[Camera calibration parameters]
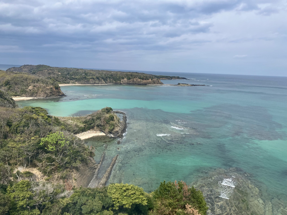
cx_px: 144
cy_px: 108
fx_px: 232
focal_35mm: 28
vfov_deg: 49.7
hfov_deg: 63.4
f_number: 1.8
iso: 32
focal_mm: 3.99
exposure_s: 1/1946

=== What the task requires ===
Retype every entry verbatim and exclude the pictures from the copy.

=== Exercise response ===
cx_px: 144
cy_px: 108
fx_px: 232
focal_35mm: 28
vfov_deg: 49.7
hfov_deg: 63.4
f_number: 1.8
iso: 32
focal_mm: 3.99
exposure_s: 1/1946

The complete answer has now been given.